In these much more frequently occurring moments, when Ryan checks in, I feel like I have slipped through a crack in the wall, the wall that autism built, the wall that so often surrounds my beautiful boy. I pray that with each crack, the wall will crumble just a little bit more, allowing my son to have the confidence to show me, and others, the young man who is often obscured by the protective wall that he feels is so necessary in order to keep himself safe. And even though I try not to question why the cracked form, or how many more cracks will appear, I can't help but wonder how long I have until Ryan realizes the crack is there and quickly seals it closed, checking back out, until next time.

Last week we attended a party, and Ryan took off his coat and checked in, and let others through the crack. Friends who had not seen him in awhile, looked at me in AWE with amazed smiles, and for once, it was not Ryan who was speechless. Their words were not necessary. I knew what they saw, I knew what they felt. Ryan was smiling in playful in a loud, chaotic party environment. Ryan made eye contact, he shook hands, he gave hugs, he remembered people's names. He checked in and did not check out for the entire party. I was as amazed as my friends.

········

— Directions —
**A.** Please answer these from the passage about Ryan, one line each, marked the same way:
(i) According to the writer, what built the wall that surrounds Ryan?
(ii) What event did the family attend last week?
(iii) Whose names did Ryan remember there?
**B.** Carry on the passage about Ryan from its final sentence, keeping its voice.
The data has no connection to the passage about Ryan.

— Dataset entries —
········

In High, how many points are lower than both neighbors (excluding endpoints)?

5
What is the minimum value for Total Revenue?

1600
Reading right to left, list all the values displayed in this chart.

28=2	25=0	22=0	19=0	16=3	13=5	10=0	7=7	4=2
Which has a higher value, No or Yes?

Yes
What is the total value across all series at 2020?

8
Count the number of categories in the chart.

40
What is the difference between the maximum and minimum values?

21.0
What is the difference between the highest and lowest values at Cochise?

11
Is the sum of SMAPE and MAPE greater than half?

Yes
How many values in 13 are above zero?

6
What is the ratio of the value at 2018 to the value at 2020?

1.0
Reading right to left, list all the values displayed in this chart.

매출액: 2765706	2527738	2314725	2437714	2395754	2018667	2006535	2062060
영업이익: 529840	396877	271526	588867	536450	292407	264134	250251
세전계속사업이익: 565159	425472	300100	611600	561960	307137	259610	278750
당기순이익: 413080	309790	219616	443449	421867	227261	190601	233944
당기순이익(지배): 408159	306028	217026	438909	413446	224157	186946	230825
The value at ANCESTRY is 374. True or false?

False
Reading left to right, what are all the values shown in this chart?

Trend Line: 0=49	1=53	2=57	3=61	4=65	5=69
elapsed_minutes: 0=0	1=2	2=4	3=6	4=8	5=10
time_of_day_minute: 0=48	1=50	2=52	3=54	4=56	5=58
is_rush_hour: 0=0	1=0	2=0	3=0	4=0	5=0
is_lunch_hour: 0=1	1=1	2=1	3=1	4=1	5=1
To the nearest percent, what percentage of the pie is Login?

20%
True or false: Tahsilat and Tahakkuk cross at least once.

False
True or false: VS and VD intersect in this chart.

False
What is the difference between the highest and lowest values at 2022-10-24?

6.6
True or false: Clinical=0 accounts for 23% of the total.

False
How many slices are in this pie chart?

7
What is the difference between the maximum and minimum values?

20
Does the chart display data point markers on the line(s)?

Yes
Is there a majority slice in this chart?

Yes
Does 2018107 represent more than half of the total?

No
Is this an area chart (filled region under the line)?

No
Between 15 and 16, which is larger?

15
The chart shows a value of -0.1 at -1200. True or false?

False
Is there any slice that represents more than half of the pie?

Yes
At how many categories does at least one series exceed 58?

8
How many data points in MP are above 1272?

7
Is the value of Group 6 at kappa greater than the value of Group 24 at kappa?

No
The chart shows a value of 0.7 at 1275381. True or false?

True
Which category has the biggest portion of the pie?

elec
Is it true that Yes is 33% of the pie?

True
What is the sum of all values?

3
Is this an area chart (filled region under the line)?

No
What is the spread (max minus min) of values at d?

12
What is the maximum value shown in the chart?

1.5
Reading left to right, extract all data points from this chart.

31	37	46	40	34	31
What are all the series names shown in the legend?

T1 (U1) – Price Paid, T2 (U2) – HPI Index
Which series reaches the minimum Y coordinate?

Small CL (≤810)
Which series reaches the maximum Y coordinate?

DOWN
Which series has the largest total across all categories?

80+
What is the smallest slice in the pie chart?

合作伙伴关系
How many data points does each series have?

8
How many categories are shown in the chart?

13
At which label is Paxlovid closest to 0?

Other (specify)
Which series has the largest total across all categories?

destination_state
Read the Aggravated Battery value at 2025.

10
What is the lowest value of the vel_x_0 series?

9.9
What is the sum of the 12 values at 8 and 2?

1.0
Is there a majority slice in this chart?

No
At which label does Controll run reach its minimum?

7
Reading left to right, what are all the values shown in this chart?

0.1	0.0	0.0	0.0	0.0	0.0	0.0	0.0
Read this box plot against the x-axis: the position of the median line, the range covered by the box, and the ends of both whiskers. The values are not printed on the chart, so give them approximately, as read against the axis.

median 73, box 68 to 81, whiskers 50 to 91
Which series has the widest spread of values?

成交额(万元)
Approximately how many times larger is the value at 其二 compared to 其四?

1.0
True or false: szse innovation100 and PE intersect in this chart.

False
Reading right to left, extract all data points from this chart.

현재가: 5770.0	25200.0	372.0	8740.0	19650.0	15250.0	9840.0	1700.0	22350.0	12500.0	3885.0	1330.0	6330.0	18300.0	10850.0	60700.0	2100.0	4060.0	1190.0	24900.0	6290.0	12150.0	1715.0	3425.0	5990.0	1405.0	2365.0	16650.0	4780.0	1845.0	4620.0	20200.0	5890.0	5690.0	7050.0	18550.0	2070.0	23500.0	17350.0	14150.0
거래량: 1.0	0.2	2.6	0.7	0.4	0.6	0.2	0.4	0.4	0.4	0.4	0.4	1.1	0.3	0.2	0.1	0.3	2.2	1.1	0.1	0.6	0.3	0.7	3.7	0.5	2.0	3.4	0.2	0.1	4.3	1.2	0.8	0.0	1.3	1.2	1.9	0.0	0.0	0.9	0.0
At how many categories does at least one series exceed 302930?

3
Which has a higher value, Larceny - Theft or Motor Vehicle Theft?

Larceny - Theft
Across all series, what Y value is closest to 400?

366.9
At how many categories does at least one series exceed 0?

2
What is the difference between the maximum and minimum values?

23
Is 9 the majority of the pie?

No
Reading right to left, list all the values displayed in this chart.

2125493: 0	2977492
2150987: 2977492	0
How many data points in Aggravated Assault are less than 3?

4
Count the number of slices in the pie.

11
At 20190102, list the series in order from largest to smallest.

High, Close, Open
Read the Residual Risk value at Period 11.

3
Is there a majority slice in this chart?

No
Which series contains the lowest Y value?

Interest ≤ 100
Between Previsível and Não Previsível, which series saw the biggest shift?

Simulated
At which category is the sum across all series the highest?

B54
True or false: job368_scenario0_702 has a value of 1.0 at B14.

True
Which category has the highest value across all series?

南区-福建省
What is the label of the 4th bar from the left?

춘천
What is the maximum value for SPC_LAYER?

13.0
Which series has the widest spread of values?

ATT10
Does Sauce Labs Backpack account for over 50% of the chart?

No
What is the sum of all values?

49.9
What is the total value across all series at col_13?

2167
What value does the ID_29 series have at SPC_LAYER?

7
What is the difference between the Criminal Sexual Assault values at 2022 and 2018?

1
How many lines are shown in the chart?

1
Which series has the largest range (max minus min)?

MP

········

— Responses by task —
**A.**
(i) Autism
(ii) A party
(iii) People's names

**B.**
I think the wall that autism has built will always be visible to some, but, for those folks willing to find the cracks, they will get to see what is behind the wall and believe me, it is a beautiful sight.

Like I said, I don't know why the check in occurs, or what makes Ryan want to just as quickly check out. It is just one of the mysteries of autism. Wasting time wondering what made Ryan chose today to check in and trying to get him to extend his stay means I am missing the time that he is "there". 

When we get to our hotel for Kyle's college visit, I will fully appreciate Ryan's joy at check in. I will be grateful that he can handle the disruption of his routine and enjoy time with his family because for many families, that is not the case. I will watch his smile as he uses the hotel key to gain entrance to our room and takes in the surroundings as he claims his spot. In addition to Ryan's joy, I will also have a full appreciation for the desk clerk knowing how much better her day is when guests check in with a smile, eye contact and a presence that let's them know, they are indeed "there".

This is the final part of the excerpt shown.